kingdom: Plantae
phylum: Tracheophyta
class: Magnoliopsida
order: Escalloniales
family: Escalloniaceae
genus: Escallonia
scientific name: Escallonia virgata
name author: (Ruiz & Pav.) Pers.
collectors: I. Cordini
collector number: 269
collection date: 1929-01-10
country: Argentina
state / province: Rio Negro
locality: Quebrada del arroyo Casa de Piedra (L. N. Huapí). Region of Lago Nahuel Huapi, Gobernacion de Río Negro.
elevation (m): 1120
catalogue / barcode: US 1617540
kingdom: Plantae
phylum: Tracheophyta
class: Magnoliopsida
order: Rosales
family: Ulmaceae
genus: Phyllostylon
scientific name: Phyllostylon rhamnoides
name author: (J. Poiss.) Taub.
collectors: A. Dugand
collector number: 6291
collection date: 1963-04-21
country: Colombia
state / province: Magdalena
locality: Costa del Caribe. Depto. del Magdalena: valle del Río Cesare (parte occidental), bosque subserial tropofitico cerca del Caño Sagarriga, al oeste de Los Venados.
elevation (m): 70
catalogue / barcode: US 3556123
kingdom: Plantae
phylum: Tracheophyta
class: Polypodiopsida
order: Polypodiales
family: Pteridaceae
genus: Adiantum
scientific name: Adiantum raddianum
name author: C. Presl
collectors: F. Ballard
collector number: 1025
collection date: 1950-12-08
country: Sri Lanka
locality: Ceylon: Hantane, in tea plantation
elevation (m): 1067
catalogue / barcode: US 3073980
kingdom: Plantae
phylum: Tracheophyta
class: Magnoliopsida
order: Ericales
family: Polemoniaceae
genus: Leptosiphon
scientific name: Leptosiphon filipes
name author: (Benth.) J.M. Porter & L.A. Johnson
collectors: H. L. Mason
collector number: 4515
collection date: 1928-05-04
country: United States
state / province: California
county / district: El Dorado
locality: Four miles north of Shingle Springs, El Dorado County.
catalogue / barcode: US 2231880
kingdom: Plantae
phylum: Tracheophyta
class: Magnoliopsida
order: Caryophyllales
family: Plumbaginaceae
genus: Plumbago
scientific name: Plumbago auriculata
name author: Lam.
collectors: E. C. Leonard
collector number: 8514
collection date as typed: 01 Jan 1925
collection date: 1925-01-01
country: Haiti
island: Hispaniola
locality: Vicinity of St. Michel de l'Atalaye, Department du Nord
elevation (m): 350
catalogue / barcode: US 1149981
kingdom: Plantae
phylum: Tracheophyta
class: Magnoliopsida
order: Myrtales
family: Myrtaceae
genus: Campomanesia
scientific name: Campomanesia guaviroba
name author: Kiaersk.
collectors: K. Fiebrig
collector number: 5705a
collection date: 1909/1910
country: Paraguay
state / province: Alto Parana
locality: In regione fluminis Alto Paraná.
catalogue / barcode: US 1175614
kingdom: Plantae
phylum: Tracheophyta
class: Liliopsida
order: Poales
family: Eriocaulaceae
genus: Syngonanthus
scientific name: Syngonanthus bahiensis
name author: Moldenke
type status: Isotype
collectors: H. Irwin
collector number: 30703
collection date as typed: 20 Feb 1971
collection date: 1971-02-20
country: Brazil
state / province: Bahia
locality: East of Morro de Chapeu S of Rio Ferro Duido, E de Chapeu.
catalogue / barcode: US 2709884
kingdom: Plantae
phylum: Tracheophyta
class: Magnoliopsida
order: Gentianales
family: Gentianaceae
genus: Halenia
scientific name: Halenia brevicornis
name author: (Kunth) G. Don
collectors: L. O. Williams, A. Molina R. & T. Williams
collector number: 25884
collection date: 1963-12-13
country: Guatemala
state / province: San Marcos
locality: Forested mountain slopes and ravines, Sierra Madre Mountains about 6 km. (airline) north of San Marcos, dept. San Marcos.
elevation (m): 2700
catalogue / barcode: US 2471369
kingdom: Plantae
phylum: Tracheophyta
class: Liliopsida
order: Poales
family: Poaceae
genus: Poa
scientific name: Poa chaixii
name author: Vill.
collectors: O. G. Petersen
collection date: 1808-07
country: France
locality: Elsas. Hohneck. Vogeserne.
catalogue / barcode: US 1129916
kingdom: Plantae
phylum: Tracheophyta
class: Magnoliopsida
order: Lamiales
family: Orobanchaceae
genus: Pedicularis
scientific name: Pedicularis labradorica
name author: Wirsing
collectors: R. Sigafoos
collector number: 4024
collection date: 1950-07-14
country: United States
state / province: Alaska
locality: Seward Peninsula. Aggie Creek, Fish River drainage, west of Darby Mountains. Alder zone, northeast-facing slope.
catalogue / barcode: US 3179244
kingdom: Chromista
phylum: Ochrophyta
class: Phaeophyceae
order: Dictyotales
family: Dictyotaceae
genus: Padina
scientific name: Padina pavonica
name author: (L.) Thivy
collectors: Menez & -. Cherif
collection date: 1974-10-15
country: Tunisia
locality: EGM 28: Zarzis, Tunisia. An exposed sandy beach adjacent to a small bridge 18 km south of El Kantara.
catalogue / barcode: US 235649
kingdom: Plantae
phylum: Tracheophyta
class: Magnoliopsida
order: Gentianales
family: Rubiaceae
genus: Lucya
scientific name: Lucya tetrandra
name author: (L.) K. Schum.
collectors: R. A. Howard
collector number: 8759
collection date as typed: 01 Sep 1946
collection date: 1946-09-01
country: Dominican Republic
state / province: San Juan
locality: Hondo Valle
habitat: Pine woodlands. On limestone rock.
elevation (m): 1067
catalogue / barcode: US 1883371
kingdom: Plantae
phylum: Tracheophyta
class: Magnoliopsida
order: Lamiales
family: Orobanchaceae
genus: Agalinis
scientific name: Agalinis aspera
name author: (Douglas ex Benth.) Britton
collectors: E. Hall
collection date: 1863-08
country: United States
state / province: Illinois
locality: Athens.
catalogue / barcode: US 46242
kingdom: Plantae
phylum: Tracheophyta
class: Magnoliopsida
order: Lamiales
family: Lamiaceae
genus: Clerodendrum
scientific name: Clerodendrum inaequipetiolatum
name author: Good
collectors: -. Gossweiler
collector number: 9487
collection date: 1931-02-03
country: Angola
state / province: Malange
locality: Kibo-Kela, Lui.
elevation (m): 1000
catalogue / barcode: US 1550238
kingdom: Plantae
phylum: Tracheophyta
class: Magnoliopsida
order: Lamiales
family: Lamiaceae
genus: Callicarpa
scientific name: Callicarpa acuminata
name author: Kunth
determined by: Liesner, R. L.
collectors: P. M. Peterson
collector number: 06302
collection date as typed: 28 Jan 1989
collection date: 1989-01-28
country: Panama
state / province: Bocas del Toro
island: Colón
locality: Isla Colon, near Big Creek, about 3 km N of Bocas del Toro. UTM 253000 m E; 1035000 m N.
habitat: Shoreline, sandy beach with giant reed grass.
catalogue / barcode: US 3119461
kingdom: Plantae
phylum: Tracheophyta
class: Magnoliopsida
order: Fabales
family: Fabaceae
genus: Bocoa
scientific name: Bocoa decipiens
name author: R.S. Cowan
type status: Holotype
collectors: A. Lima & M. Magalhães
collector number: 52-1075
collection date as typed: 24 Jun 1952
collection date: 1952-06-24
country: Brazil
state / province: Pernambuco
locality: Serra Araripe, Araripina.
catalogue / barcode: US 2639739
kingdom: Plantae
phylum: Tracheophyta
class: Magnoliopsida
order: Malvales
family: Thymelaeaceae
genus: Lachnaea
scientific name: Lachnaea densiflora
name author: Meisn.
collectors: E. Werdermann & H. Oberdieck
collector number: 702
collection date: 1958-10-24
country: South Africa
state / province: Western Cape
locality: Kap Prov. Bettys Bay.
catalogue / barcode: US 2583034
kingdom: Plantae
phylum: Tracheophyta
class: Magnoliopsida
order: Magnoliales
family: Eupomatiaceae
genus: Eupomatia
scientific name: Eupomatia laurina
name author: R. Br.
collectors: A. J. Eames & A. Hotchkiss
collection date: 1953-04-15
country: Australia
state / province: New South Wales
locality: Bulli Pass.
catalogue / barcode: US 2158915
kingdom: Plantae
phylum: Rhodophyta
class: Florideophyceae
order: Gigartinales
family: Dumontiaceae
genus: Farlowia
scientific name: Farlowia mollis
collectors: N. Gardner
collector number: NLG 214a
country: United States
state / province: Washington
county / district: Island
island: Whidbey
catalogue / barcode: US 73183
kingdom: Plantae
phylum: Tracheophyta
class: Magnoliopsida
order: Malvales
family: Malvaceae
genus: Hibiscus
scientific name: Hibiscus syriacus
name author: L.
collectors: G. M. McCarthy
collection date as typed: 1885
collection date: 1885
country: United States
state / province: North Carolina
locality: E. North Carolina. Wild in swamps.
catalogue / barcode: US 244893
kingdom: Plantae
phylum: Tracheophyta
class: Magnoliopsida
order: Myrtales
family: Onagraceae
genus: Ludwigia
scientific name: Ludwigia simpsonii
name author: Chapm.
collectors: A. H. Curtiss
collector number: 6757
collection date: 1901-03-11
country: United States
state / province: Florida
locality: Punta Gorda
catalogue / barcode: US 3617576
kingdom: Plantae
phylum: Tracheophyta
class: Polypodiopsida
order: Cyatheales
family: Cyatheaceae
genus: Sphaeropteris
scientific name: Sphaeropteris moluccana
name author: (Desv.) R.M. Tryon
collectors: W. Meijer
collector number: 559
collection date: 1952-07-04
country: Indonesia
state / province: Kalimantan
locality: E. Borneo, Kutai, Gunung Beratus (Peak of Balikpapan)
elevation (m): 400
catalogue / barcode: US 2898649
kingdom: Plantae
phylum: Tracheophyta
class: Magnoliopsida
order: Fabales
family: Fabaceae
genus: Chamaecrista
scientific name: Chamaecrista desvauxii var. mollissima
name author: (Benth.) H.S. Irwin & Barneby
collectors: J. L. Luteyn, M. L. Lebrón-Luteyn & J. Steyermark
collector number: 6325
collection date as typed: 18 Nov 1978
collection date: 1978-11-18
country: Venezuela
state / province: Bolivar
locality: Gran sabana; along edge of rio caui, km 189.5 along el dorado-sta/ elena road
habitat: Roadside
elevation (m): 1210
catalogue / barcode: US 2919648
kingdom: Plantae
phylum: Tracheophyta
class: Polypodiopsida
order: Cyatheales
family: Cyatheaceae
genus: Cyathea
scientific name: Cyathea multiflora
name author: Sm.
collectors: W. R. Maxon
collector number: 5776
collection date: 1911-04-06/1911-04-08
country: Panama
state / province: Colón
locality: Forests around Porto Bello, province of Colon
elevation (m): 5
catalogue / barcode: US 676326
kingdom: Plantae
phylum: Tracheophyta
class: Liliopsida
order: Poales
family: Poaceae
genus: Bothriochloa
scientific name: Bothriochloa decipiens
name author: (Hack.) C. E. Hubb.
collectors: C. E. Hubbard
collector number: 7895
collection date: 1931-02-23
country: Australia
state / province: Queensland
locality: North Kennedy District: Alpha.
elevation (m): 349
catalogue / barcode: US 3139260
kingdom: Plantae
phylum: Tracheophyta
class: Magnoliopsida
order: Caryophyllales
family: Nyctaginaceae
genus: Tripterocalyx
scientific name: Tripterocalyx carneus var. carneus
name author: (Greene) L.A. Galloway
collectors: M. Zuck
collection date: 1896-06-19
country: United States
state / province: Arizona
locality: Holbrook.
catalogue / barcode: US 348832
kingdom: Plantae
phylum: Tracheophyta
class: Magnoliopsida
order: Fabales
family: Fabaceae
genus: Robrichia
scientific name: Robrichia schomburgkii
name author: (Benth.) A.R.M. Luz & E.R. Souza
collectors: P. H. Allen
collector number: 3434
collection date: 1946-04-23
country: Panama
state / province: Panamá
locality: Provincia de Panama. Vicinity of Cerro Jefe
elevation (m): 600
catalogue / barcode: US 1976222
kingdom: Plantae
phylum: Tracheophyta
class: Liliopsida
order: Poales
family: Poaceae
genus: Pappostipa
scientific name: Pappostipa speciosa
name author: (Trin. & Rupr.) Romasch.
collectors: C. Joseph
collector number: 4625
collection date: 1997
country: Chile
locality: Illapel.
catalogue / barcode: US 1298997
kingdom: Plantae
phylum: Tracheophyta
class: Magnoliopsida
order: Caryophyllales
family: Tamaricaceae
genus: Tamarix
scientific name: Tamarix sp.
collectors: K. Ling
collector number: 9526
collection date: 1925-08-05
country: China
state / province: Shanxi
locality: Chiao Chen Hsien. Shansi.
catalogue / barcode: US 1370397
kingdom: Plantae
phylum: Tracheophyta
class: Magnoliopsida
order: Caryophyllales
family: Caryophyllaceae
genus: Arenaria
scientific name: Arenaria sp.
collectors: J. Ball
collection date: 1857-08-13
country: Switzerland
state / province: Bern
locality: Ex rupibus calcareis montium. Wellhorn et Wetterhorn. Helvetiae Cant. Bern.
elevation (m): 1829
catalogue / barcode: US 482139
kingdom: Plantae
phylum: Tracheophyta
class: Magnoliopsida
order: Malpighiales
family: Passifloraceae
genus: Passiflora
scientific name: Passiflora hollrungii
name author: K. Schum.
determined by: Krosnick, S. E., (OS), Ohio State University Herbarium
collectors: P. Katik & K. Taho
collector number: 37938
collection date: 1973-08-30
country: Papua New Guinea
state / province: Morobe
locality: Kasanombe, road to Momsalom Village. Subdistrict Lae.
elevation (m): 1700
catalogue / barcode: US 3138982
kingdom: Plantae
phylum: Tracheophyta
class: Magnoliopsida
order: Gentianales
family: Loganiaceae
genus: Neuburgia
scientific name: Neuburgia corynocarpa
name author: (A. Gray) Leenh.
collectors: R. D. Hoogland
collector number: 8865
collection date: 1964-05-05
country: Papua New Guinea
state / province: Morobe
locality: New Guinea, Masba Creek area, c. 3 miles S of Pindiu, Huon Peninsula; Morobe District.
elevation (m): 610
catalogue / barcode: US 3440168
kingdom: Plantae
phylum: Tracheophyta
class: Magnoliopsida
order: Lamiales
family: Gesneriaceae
+-------+
What is being asked:
Reproduce the data word for word, from its first line through the line that contains "country: Argentina".

Result of the exercise:
kingdom: Plantae
phylum: Tracheophyta
class: Magnoliopsida
order: Escalloniales
family: Escalloniaceae
genus: Escallonia
scientific name: Escallonia virgata
name author: (Ruiz & Pav.) Pers.
collectors: I. Cordini
collector number: 269
collection date: 1929-01-10
country: Argentina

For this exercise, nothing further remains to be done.